Каково вообще происхождение троянцев? По свидетельству Геродота, они были тевкрами, это соответствует и генеалогическим сказаниям древности. Но тевкры находятся в родстве с мизийцами, а те с лндийцами и фракийцами. Гектор, как и Парис, — фригийские имена. Из фригийского царского рода была Гекуба. И опять-таки Геродот рассказывает, что фригийцы — это фракийское племя, которое за сотни лет до Троянской войны при царе Мидасе переселилось в Малую Азию. Страбон же, напротив, утверждает, что тевкры пришли с Крита, и этим объясняет весьма нередкие совпадения названий на Крите и в троянской области. Но, во всяком случае, все эти народы однажды выступили вместе, как видно из папируса Селлье, хранящегося в Британском музее: теккри (тевкры), дарданяне Илупа (Илиона), лека (ликийцы), мазу (мизийцы), акериты (карийцы) пришли в эпоху Рамсеса II к стенам Кадета на Оронте, чтобы помочь хеттам и спасти Азию от завоевательских поползновений Египта.
Потребуется очень много времени, чтобы выяснить все эти вопросы. Выяснить не на бумаге и не по книгам античных авторов. Это можно сделать сравнительно легко, да толку будет мало. Выяснить надо с помощью заступа. Если бы перекопать всю Малую Азию, и Кадеш, и Крит, то вопрос о происхождении троянцев, вероятно, удалось бы решить так же, как был решен вопрос о местонахождении Трои.
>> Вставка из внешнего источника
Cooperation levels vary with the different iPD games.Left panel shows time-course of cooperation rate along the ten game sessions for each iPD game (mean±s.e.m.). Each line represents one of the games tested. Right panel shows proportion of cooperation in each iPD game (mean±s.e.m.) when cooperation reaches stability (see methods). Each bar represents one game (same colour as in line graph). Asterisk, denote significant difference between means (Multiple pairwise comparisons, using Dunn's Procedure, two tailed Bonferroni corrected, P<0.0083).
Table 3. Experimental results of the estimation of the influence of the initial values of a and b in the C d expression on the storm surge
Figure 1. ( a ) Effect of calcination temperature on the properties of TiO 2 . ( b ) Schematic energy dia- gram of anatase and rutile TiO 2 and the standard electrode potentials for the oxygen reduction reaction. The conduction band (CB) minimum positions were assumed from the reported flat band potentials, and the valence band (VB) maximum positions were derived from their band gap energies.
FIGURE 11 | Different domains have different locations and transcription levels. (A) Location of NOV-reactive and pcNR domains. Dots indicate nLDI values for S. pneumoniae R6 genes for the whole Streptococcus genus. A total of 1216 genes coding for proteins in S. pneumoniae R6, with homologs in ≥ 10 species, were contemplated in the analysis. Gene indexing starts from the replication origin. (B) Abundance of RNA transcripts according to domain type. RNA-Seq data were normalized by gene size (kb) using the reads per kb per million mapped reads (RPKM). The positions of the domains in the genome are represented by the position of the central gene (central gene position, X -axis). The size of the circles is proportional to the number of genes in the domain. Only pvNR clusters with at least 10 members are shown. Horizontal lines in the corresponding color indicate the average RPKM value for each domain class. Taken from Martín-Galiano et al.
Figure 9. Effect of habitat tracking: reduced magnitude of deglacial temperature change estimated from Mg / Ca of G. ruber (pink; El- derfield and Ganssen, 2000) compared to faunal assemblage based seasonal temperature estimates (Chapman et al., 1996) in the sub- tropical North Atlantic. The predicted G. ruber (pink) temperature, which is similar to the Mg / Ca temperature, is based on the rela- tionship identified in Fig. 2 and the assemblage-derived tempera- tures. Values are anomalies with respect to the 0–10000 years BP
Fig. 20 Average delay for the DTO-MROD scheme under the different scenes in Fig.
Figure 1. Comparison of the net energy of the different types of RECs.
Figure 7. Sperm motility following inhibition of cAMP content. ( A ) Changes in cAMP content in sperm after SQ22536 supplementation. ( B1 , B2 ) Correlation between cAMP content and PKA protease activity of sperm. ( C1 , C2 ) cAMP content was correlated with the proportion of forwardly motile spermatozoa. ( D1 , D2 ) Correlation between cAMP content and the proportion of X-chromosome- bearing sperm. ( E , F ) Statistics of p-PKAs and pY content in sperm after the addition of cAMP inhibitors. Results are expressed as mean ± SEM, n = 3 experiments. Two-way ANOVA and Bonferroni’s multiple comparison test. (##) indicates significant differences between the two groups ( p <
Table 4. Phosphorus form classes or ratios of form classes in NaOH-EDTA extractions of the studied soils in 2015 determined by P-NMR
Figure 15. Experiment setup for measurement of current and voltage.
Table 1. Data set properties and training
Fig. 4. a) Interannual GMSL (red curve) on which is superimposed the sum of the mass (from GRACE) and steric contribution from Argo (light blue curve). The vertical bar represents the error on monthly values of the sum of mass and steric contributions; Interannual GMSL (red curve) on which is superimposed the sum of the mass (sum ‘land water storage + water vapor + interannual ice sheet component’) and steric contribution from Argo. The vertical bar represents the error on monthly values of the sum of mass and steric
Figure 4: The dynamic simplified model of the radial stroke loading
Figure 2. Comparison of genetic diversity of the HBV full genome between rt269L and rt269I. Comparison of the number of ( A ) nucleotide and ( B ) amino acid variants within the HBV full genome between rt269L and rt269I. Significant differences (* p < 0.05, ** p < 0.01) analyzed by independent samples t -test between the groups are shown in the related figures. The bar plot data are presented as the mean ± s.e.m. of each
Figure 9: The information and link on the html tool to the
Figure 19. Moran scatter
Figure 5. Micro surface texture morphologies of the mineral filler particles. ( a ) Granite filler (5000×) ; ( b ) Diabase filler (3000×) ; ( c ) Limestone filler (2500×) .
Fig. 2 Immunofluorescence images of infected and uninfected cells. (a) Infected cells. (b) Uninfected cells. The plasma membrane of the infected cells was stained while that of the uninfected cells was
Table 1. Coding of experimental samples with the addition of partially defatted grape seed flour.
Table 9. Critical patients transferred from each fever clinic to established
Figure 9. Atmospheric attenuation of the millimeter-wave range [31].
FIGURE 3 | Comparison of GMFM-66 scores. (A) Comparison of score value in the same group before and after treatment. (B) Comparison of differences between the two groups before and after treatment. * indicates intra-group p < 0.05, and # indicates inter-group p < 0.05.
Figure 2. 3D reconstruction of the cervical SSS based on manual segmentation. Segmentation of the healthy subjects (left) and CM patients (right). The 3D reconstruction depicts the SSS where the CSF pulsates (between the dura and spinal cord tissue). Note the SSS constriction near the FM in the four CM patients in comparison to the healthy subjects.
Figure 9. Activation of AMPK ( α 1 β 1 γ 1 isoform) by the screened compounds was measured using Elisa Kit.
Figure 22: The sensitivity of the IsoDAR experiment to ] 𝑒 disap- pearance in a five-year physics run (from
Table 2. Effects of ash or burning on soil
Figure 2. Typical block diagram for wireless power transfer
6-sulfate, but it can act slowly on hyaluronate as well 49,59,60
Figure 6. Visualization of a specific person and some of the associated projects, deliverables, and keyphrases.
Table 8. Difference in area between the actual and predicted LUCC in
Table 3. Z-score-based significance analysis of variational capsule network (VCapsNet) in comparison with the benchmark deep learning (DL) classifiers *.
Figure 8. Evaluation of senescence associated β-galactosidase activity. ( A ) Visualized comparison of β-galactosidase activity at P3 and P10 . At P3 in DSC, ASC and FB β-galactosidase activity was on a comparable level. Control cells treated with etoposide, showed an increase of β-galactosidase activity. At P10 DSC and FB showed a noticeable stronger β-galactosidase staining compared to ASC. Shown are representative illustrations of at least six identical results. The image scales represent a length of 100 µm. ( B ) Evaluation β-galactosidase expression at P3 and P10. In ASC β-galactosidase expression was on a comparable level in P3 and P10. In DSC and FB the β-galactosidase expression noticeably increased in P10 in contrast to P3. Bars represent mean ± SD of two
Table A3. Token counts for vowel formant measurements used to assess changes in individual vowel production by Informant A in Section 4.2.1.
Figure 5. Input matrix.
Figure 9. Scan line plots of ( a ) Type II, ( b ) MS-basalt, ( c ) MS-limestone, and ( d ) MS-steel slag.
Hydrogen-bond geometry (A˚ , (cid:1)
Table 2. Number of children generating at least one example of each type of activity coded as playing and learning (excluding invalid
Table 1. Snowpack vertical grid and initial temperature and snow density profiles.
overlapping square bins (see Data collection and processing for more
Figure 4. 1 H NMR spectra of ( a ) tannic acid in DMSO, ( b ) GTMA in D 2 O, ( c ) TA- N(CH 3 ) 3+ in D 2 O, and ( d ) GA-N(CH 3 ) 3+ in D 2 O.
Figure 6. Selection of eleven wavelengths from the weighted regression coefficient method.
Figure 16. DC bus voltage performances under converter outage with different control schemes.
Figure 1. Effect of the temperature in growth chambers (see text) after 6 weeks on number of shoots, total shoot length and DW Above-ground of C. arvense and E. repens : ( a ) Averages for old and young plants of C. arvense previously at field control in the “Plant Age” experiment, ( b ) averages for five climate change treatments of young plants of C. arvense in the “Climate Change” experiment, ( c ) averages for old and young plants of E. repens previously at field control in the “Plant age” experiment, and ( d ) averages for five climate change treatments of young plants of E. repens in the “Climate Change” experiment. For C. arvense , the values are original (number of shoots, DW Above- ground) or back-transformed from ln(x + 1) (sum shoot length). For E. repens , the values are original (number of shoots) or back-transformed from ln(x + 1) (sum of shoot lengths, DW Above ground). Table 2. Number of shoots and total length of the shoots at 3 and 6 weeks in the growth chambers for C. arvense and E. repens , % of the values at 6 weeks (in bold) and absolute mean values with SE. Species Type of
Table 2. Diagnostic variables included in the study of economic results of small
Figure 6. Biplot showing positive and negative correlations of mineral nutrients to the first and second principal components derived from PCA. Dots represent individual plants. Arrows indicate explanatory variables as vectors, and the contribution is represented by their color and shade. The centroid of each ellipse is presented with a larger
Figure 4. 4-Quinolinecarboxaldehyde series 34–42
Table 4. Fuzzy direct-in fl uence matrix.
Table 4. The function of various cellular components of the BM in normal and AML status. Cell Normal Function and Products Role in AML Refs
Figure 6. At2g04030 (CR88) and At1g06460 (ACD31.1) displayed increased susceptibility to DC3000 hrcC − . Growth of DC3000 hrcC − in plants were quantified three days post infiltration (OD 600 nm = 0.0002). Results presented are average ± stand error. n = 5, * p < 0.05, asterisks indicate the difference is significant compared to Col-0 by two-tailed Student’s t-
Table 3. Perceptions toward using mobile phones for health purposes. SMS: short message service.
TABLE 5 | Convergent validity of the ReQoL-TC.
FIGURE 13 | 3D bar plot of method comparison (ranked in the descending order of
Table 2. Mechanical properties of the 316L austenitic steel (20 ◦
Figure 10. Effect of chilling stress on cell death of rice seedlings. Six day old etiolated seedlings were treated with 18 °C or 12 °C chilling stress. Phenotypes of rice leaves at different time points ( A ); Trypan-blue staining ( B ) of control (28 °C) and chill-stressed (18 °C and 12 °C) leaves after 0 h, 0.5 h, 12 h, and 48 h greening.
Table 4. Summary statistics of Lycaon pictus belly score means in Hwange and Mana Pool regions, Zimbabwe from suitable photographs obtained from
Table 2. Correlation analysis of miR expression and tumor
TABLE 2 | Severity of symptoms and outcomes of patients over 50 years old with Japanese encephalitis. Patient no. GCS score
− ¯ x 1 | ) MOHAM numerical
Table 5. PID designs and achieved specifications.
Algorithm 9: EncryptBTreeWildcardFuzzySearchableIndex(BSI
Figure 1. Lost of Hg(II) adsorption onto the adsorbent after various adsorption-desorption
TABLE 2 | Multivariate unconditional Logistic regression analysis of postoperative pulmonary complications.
Но согласятся ли с этим решением специалисты, филологи и археологи?
Ведь придет время, когда исследования с помощью кирки и лопаты станут вестись все шире и будут все больше освещать доисторические времена. Тогда они покажут и упрямейшему противнику, что сообщения Гомера не мифические рассказы, а что в основе их лежат факты. Тем самым эти исследования преумножат и всеобщую любовь к Гомеру, этому сияющему солнцу мировой литературы! Но пока можно сделать лишь одно: вынести на суд человечества результаты нынешнего раскопочного сезона и надеяться как на высшее удовлетворение и прекраснейшую награду на то, что он внес значительный вклад в достижение этой цели, цели своей жизни.